Проповедь короткая и бесцветная. Из слов Эссефелда заключаю, что Али он не знал и явно ее недооценивает. И он не единственный, судя по цветам с надписью «Дорогой бабушке». Тоос вынимает изо рта нижний протез и после тщательного исследования начинает начисто вылизывать его языком. Эссефелд невозмутимо сообщает нам о пожелании, чтобы Али обрела наконец пристанище, где ей будет уже не столь тесно. «Но и гораздо теплее», – ловит мое ухо шепот и влажное дыхание Мике. Тоос с клацающим звуком водружает протез на место и озирается вокруг с довольной гримасой.
Из семьи Али никто не подходит к причастию. Тоос жадно жует полученную облатку. Эссефелд дает и мне тоже. «Ведь и тебе нужно», – читаю в его глазах.

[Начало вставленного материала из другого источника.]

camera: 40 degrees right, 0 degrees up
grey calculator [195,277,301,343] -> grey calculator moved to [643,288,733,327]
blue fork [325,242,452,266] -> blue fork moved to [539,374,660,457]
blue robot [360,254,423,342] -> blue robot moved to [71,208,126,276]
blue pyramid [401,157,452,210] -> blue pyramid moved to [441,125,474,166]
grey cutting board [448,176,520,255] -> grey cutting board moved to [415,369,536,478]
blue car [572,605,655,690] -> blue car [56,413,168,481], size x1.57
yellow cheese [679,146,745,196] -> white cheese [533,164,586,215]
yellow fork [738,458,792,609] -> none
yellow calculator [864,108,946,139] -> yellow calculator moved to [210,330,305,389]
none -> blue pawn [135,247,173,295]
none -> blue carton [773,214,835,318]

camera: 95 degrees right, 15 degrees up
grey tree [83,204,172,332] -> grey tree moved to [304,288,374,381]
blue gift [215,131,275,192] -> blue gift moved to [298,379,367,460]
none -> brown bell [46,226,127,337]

Гроб вывозят наружу, визгливым скрипом колесиков перекрывая пение In Paradisum[25]. «Да проводят тебя ангелы в Рай; да примут тебя мученики и да впустят они тебя в святой град Иерусалим! Да приветствует тебя хор ангелов, и, как Лазарь, который когда-то был нищим, упокойся навеки».

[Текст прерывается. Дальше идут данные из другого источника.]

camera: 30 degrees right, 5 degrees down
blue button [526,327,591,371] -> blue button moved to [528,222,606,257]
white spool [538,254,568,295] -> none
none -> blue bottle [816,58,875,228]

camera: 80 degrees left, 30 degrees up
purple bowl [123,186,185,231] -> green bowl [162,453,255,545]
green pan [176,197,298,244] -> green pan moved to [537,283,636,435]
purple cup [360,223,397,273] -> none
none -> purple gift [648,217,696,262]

Несмотря на текст, в этом песнопении я всегда слышал отчаяние. Может быть, из-за момента, когда его исполняют: при выносе гроба из церкви. Или же из-за столпившихся на другой стороне могилы ангелов, мучеников и Лазаря, дающих понять, что для этого умершего здесь на земле и впрямь всё закончено.
Песнопение еще не смолкло, а Тойниссен уже начинает гасить свечи. Одна из них слишком высока для него, и он не может до нее дотянуться. Руки его дрожат, и ему никак не удается сверху накрыть свечу колпачком, поэтому он несколько раз ударяет гасителем по фитилю, пытаясь сбить пламя, пока, поколебавшись из стороны в сторону, оно наконец не гаснет.
Мы с Мике решаем вместе со всеми идти в крематорий.
– К чему это? – морщится Яаарсма.
– Это же Али Блум! Никогда не знаешь, чего от нее ожидать, – отзывается Мике, – мы хотим быть уверены.
У входа нас встречает стерильный молодой человек в строгом костюме и цилиндре, возвышающемся над осыпанным последними подростковыми прыщами лицом. Его одеяние вовсе не черного цвета – ровно в той степени, что и рамка нынешних извещений о смерти: как если бы погребальная служба вынесла решение относительно Смерти, согласно которому следовало бы считать ее более легкой и, якобы по нашему настоянию, принимать ее не слишком всерьез.
Нас подводят к книге соболезнований, и мы послушно вписываем свои имена. Затем нас, как «участников церемонии», пропускают в помещение, где уже собрались члены семьи. Мужчины разговаривают об автомобилях, женщины о нарядах. Мы им помеха. Просторное помещение, как раз с нашей стороны два туалета. И в конце концов каждый из присутствующих устремляется туда, сопровождаемый общим хихиканьем. Потом они закуривают, то и дело прогуливаясь к единственной пепельнице.
Вскоре убийственно вычищенный молодой человек приглашает нас проследовать в зал прощания – не то зал ожидания, не то зал заседаний, не то парковочный гараж, в современном духе, никаких дубовых панелей, обильно залитый белым канцерогенным светом.
Впереди стоит гроб. В изголовье прозрачный пластмассовый крест со скругленными гранями. Орган играет Het peerd van Ome Loeks is dood[26] – по крайней мере, при первых же звуках именно эти слова приходят мне в голову. Мы осторожно рассаживаемся. Эссефелд кропит гроб святой водой, читает Отче наш и Богородичную молитву, желает Али Блум обрести Вечный Покой в озарении Вечного Света.